ガイド
桂太郎旧宅は、明治維新後の日本において内閣総理大臣を3度にわたって務め、拓殖大学の創立者としても知られる桂太郎(かつら たろう)の旧宅です。桂太郎は、明治31年(1898年)に陸軍大臣を務め、国事多難な時期に数多くの決断を下した政治家として歴史に名を刻んでいます。現存する建物は、彼が少年時代を過ごしたこの地に、明治42年(1909年)に新築されたものです。派手さを抑えた落ち着いた造りの主屋と、藍場川の自然を活かした美しい庭園が、訪れる人々を穏やかな時の流れへと誘います。
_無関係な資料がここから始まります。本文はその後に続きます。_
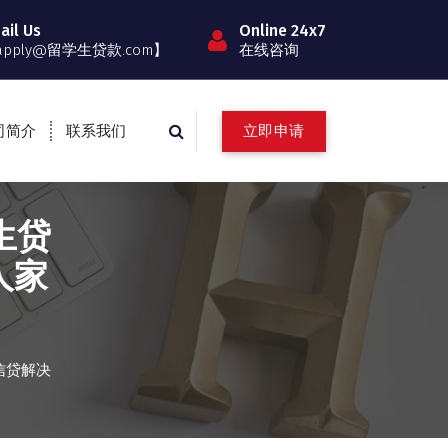
ail Us
Online 24x7
apply@留学生贷款.com】
在线咨询
立即申请
司简介
联系我们
生贷
人家
信贷解决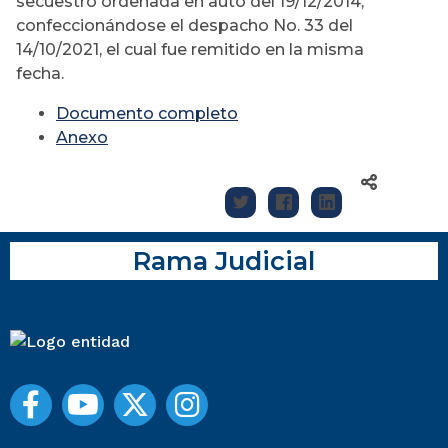
secuestro ordenada en auto del 19/12/2014;
confeccionándose el despacho No. 33 del
14/10/2021, el cual fue remitido en la misma
fecha.
Documento completo
Anexo
Rama Judicial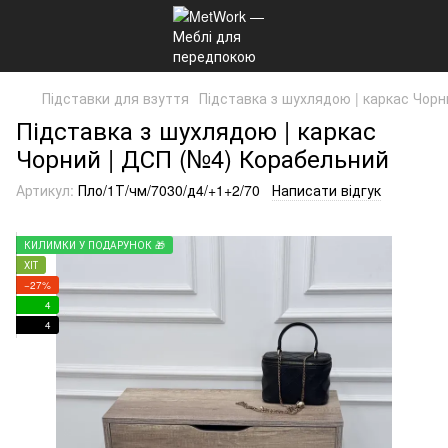
Підставки для взуття
Підставка з шухлядою | каркас Чор
Підставка з шухлядою | каркас
Чорний | ДСП (№4) Корабельний
Артикул:
Пло/1Т/чм/7030/д4/+1+2/70
Написати відгук
КИЛИМКИ У ПОДАРУНОК 🎁
ХІТ
−27%
4
4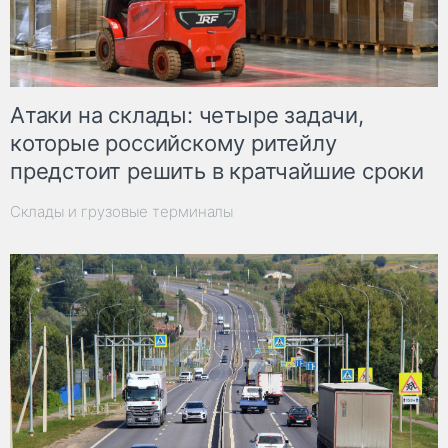
Атаки на склады: четыре задачи,
которые российскому ритейлу
предстоит решить в кратчайшие сроки
Склады и грузовые терминалы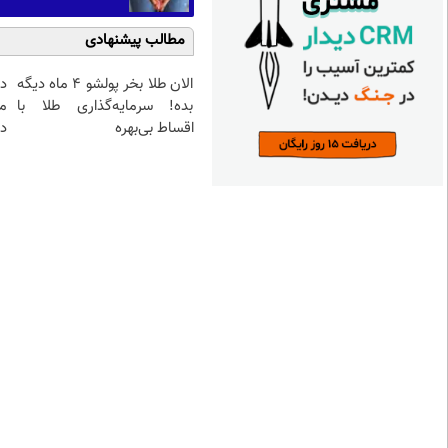
مطالب پیشنهادی
الان طلا بخر پولشو 4 ماه دیگه
د
بده! سرمایه‌گذاری طلا با
م
اقساط بی‌بهره
دا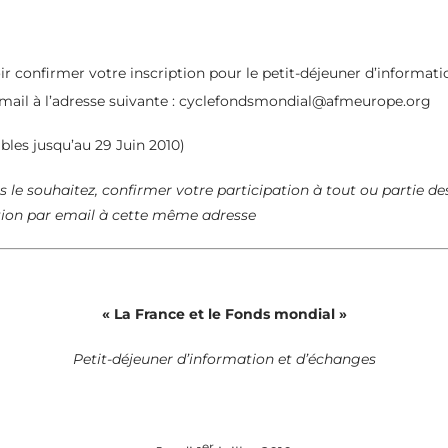
ir confirmer votre inscription pour le petit-déjeuner d’informat
 email à l’adresse suivante : cyclefondsmondial@afmeurope.org
ables jusqu’au 29 Juin 2010)
s le souhaitez, confirmer votre participation
à tout ou partie de
tion par email à cette même adresse
« La France et le Fonds mondial »
Petit-déjeuner d’information et d’échanges
er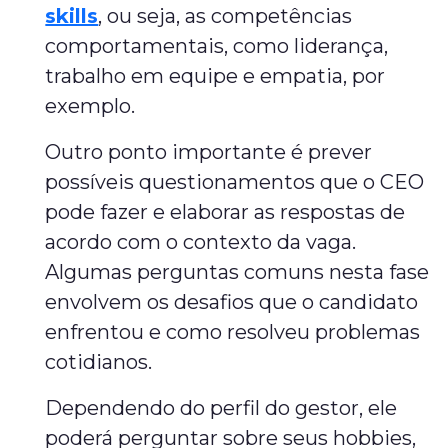
skills
, ou seja, as competências
comportamentais, como liderança,
trabalho em equipe e empatia, por
exemplo.
Outro ponto importante é prever
possíveis questionamentos que o CEO
pode fazer e elaborar as respostas de
acordo com o contexto da vaga.
Algumas perguntas comuns nesta fase
envolvem os desafios que o candidato
enfrentou e como resolveu problemas
cotidianos.
Dependendo do perfil do gestor, ele
poderá perguntar sobre seus hobbies,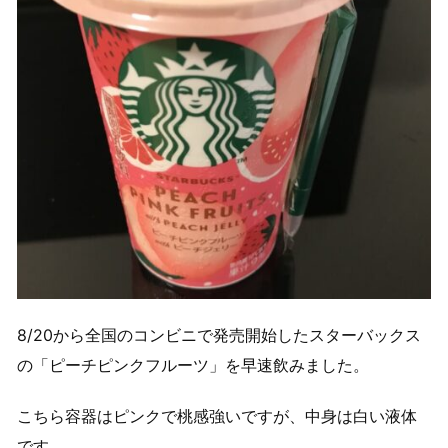
8/20から全国のコンビニで発売開始したスターバックス
の「ピーチピンクフルーツ」を早速飲みました。
こちら容器はピンクで桃感強いですが、中身は白い液体
です。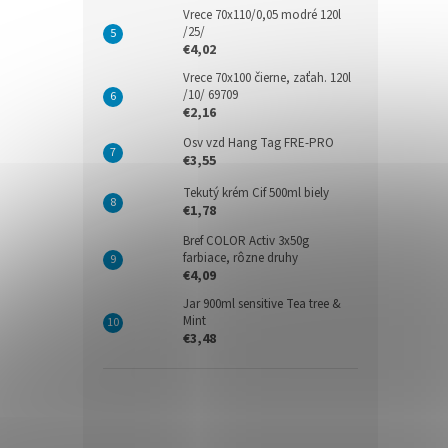
Vrece 70x110/0,05 modré 120l
/25/
€4,02
Vrece 70x100 čierne, zaťah. 120l
/10/ 69709
€2,16
Osv vzd Hang Tag FRE-PRO
€3,55
Tekutý krém Cif 500ml biely
€1,78
Bref COLOR Activ 3x50g
farbiace, rôzne druhy
€4,09
Jar 900ml sensitive Tea tree &
Mint
€3,48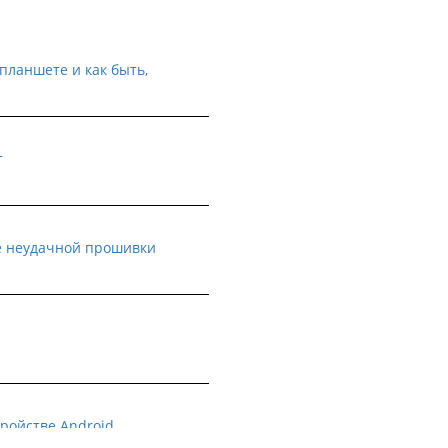
планшете и как быть,
т
е неудачной прошивки
тройстве Android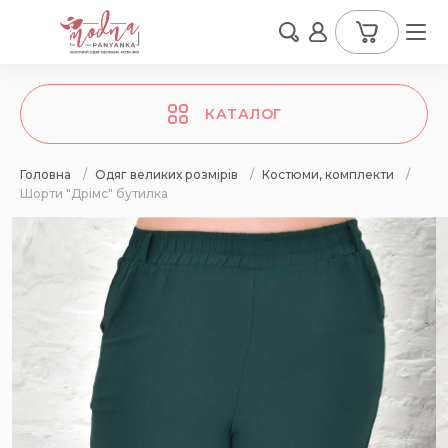
КАТАЛОГ
Головна
/
Одяг великих розмірів
/
Костюми, комплекти
/
Шорти "Дрімс" бутилка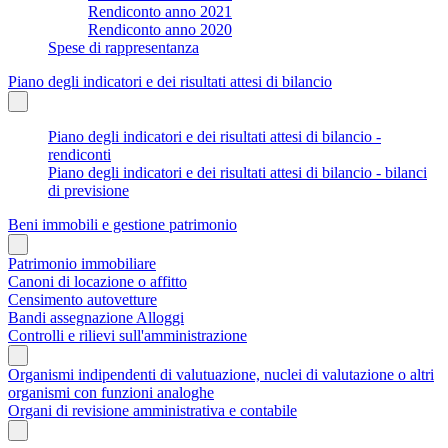
Rendiconto anno 2021
Rendiconto anno 2020
Spese di rappresentanza
Piano degli indicatori e dei risultati attesi di bilancio
Piano degli indicatori e dei risultati attesi di bilancio -
rendiconti
Piano degli indicatori e dei risultati attesi di bilancio - bilanci
di previsione
Beni immobili e gestione patrimonio
Patrimonio immobiliare
Canoni di locazione o affitto
Censimento autovetture
Bandi assegnazione Alloggi
Controlli e rilievi sull'amministrazione
Organismi indipendenti di valutuazione, nuclei di valutazione o altri
organismi con funzioni analoghe
Organi di revisione amministrativa e contabile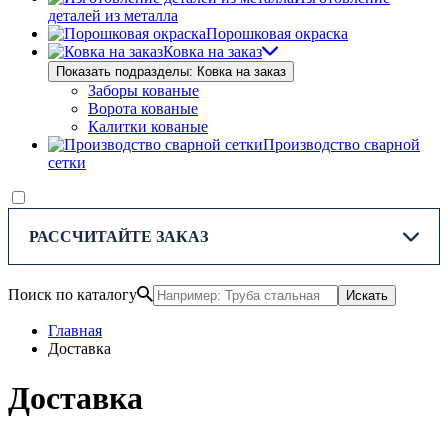
деталей из металла
Порошковая окраска
Ковка на заказ
Показать подразделы: Ковка на заказ
Заборы кованые
Ворота кованые
Калитки кованые
Производство сварной
сетки
РАССЧИТАЙТЕ ЗАКАЗ
Поиск по каталогу
Искать
Главная
Доставка
Доставка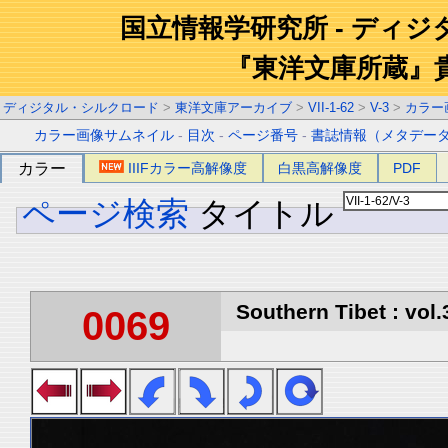
国立情報学研究所 - ディ
『東洋文庫所蔵』
ディジタル・シルクロード
>
東洋文庫アーカイブ
>
VII-1-62
>
V-3
>
カラー
カラー画像サムネイル
-
目次
-
ページ番号
-
書誌情報（メタデー
カラー
IIIFカラー高解像度
白黒高解像度
PDF
ページ検索
タイトル
Southern Tibet : vol.
0069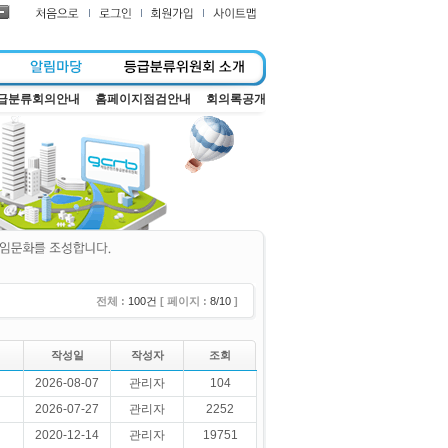
급분류회의안내
홈페이지점검안내
회의록공개
전체 :
100건
[ 페이지 :
8/10
]
작성일
작성자
조회
2026-08-07
관리자
104
2026-07-27
관리자
2252
2020-12-14
관리자
19751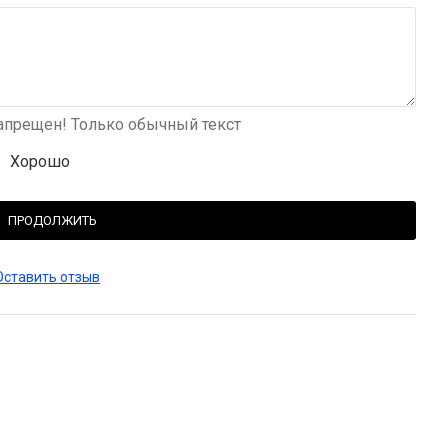
прещен! Только обычный текст
Хорошо
ПРОДОЛЖИТЬ
Оставить отзыв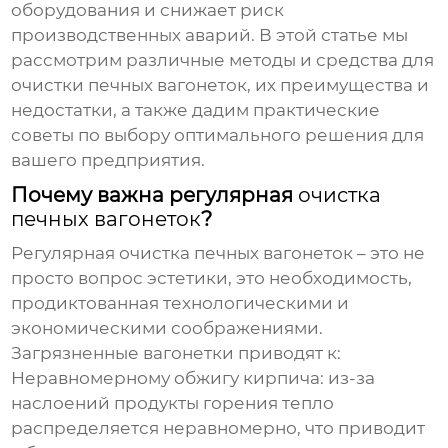
оборудования и снижает риск
производственных аварий. В этой статье мы
рассмотрим различные методы и средства для
очистки печных вагонеток
, их преимущества и
недостатки, а также дадим практические
советы по выбору оптимального решения для
вашего предприятия.
Почему важна регулярная
очистка
печных вагонеток
?
Регулярная
очистка печных вагонеток
– это не
просто вопрос эстетики, это необходимость,
продиктованная технологическими и
экономическими соображениями.
Загрязненные вагонетки приводят к:
Неравномерному обжигу кирпича: из-за
наслоений продукты горения тепло
распределяется неравномерно, что приводит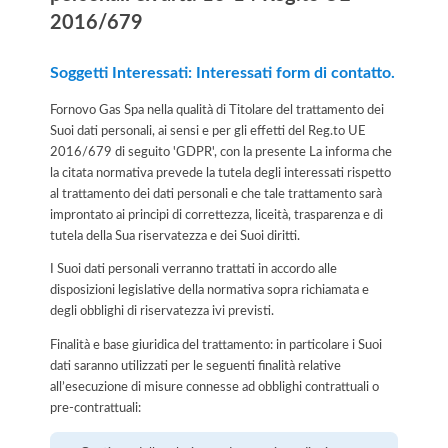
2016/679
Soggetti Interessati: Interessati form di contatto.
Fornovo Gas Spa nella qualità di Titolare del trattamento dei
Suoi dati personali, ai sensi e per gli effetti del Reg.to UE
2016/679 di seguito 'GDPR', con la presente La informa che
la citata normativa prevede la tutela degli interessati rispetto
al trattamento dei dati personali e che tale trattamento sarà
improntato ai principi di correttezza, liceità, trasparenza e di
tutela della Sua riservatezza e dei Suoi diritti.
I Suoi dati personali verranno trattati in accordo alle
disposizioni legislative della normativa sopra richiamata e
degli obblighi di riservatezza ivi previsti.
Finalità e base giuridica del trattamento: in particolare i Suoi
dati saranno utilizzati per le seguenti finalità relative
all’esecuzione di misure connesse ad obblighi contrattuali o
pre-contrattuali: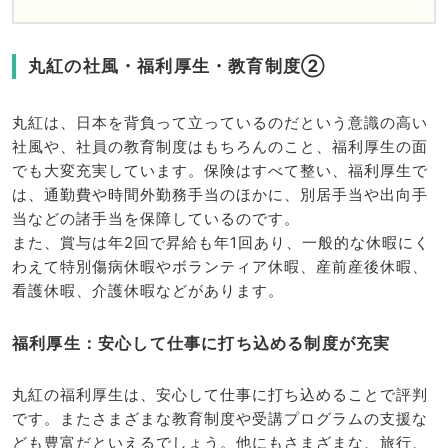
丸紅の社風・福利厚生・教育制度②
丸紅は、日本を背負って立っているのだという意識の高い
社風や、社員の教育制度はもちろんのこと、福利厚生の面
でも大変充実しています。保険はすべて整い、福利厚生で
は、通勤費や時間外勤務手当のほかに、別居手当や出向手
当などの諸手当を保障しているのです。
また、賞与は年2回で昇給も年1回あり、一般的な休暇にく
わえて特別傷病休暇やボランティア休暇、産前産後休暇、
看護休暇、介護休暇などがあります。
福利厚生：安心して仕事に打ち込める制度が充実
丸紅の福利厚生は、安心して仕事に打ち込めることで評判
です。またさまざまな教育制度や受講プログラムの支援な
ども豊富だといえるでしょう。他にもさまざまな、旅行、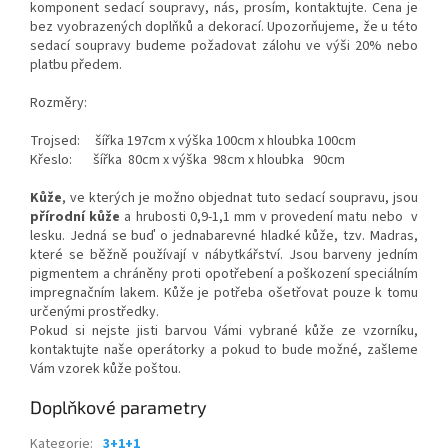
komponent sedací soupravy, nás, prosím, kontaktujte. Cena je
bez vyobrazených doplňků a dekorací. Upozorňujeme, že u této
sedací soupravy budeme požadovat zálohu ve výši 20% nebo
platbu předem.
Rozměry:
Trojsed: šířka 197cm x výška 100cm x hloubka 100cm
Křeslo: šířka 80cm x výška 98cm x hloubka 90cm
Kůže
, ve kterých je možno objednat tuto sedací soupravu, jsou
přírodní kůže
a hrubosti 0,9-1,1 mm v provedení matu nebo v
lesku. Jedná se buď o jednabarevné hladké kůže, tzv. Madras,
které se běžně používají v nábytkářství. Jsou barveny jedním
pigmentem a chráněny proti opotřebení a poškození speciálním
impregnačním lakem. Kůže je potřeba ošetřovat pouze k tomu
určenými prostředky.
Pokud si nejste jisti barvou Vámi vybrané kůže ze vzorníku,
kontaktujte naše operátorky a pokud to bude možné, zašleme
Vám vzorek kůže poštou.
Doplňkové parametry
Kategorie
:
3+1+1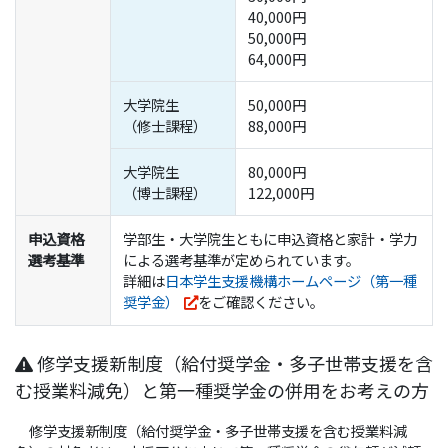
40,000円
50,000円
64,000円
大学院生
50,000円
（修士課程）
88,000円
大学院生
80,000円
（博士課程）
122,000円
申込資格
学部生・大学院生ともに申込資格と家計・学力
選考基準
による選考基準が定められています。
詳細は
日本学生支援機構ホームページ（第一種
奨学金）
をご確認ください。
修学支援新制度（給付奨学金・多子世帯支援を含
む授業料減免）と第一種奨学金の併用をお考えの方
修学支援新制度（給付奨学金・多子世帯支援を含む授業料減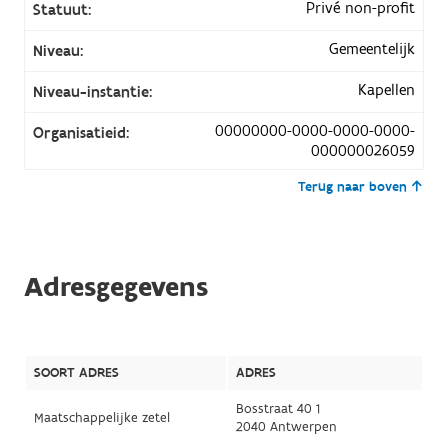
Privé non-profit
Statuut:
Gemeentelijk
Niveau:
Kapellen
Niveau-instantie:
00000000-0000-0000-0000-
Organisatieid:
000000026059
Terug naar boven
Adresgegevens
SOORT ADRES
ADRES
Bosstraat 40 1
Maatschappelijke zetel
2040 Antwerpen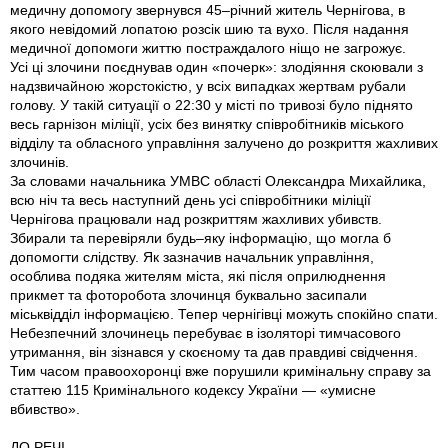
медичну допомогу звернувся 45–річний житель Чернігова, в
якого невідомий лопатою розсік шию та вухо. Після надання
медичної допомоги життю постраждалого ніщо не загрожує.
Усі ці злочини поєднував один «почерк»: злодіяння скоювали з
надзвичайною жорстокістю, у всіх випадках жертвам рубали
голову. У такій ситуації о 22:30 у місті по тривозі було піднято
весь гарнізон міліції, усіх без винятку співробітників міського
відділу та обласного управління залучено до розкриття жахливих
злочинів.
За словами начальника УМВС області Олександра Михайлика,
всю ніч та весь наступний день усі співробітники міліції
Чернігова працювали над розкриттям жахливих убивств.
Збирали та перевіряли будь–яку інформацію, що могла б
допомогти слідству. Як зазначив начальник управління,
особлива подяка жителям міста, які після оприлюднення
прикмет та фоторобота злочинця буквально засипали
міськвідділ інформацією. Тепер чернігівці можуть спокійно спати.
Небезпечний злочинець перебуває в ізоляторі тимчасового
утримання, він зізнався у скоєному та дав правдиві свідчення.
Тим часом правоохоронці вже порушили кримінальну справу за
статтею 115 Кримінального кодексу України — «умисне
вбивство».
ДО РЕЧІ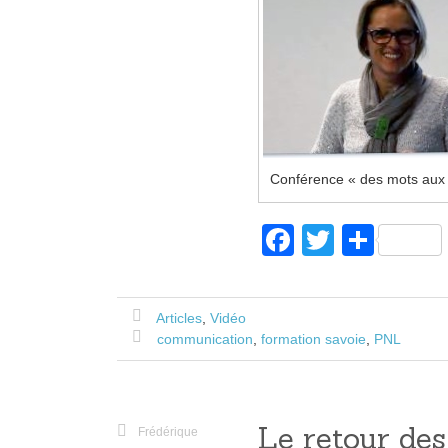
Conférence « des mots aux
F
T
P
a
wi
ar
c
tt
ta
Articles
,
Vidéo
e
er
g
communication
,
formation savoie
,
PNL
b
er
o
o
Le retour des
Frédérique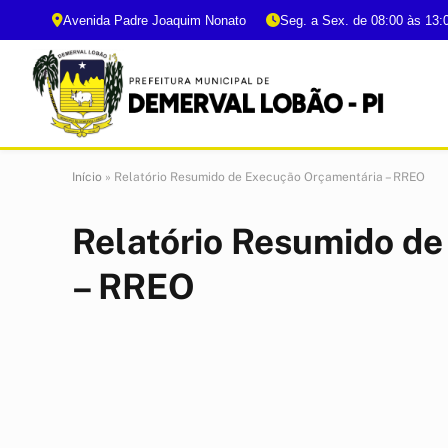
Avenida Padre Joaquim Nonato
Seg. a Sex. de 08:00 às 13:
Início
»
Relatório Resumido de Execução Orçamentária – RREO
Relatório Resumido d
– RREO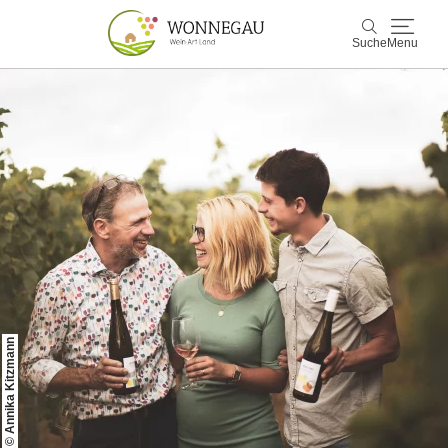
Suche
Menu
Wonnegau
Suche
Entdecken & Erleben
Wein & Genuss
Kultur & Events
Buchen & Service
© Annika Kitzmann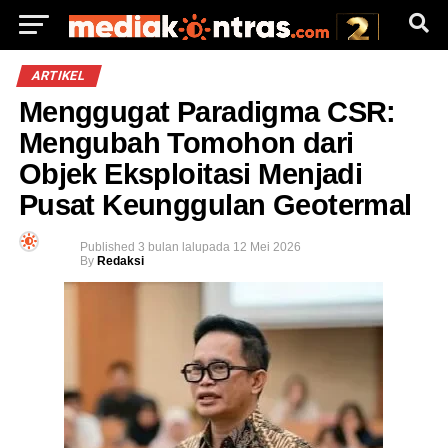
ARTIKEL
Menggugat Paradigma CSR:
Mengubah Tomohon dari
Objek Eksploitasi Menjadi
Pusat Keunggulan Geotermal
Published
3 bulan lalu
pada
12 Mei 2026
By
Redaksi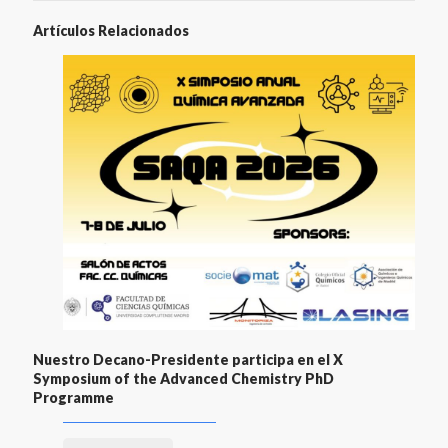
Artículos Relacionados
Nuestro Decano-Presidente participa en el X
Symposium of the Advanced Chemistry PhD
Programme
桂太郎は、弘化4年(1847年)に萩城下平安古に生まれ、3歳の時に現在の旧宅がある場所へと移り住みました。藩校である明倫館で学び、戊辰戦争では参務として活躍した経歴を持ち、明治維新後の日本において非常に重要な役割を果たしました。首相在任期間は通算で歴代2位(2,886日)を誇り、近代日本の礎を築いた人物の一人です。この旧宅は、そのような激動の時代を駆け抜けた人物の、生活の拠点としての趣を今に伝えています。
この施設で最も注目すべきは、藍場川の水を引き込んだ「流水式池泉庭園」です。庭園内には桂太郎公の銅像が建っており、自然と調和した景観を楽しむことができます。また、建物の縁側には「水琴窟(すいきんくつ)」が設置されており、地面に埋められた甕(かめ)を通じて響く、澄んだ美しい音色を体験することができます。主屋は規模こそ比較的小さく質素な造りですが、その分、日本の伝統的な生活様式や、自然を愛でる精神が色濃く反映されています。
藍場川の清らかな水が庭園を流れる様子は、季節ごとに異なる表情を見せます。特に、水琴窟の音色を楽しむ時間は、日常の喧騒を忘れて心を落ち着かせるのに最適です。日中の明るい時間帯には、庭園の緑や水の透明感が際立ち、美しい写真撮影を楽しむことができます。
桂太郎旧宅の周辺には、萩市の歴史を象徴するスポットが点在しています。すぐ近くには藍場川が流れ、その美しい景観を眺めながら散策を楽しむことができます。また、歴史的な街並みが残る「萩城城下町」や、吉田松陰ゆかりの「松下村塾」なども近く、萩の歴史を深く知るためのルートとして組み込むのがおすすめです。
敷地内には美しい庭園や歴史的な建物があるため、落ち着いた雰囲気での見学を心がけましょう。ガイドが常駐しており、施設に関する説明を受けることができます。なお、萩市内の他の文化財施設を巡る場合は、萩市文化財施設1日券(310円)を利用すると、効率的に観光を楽しむことができます。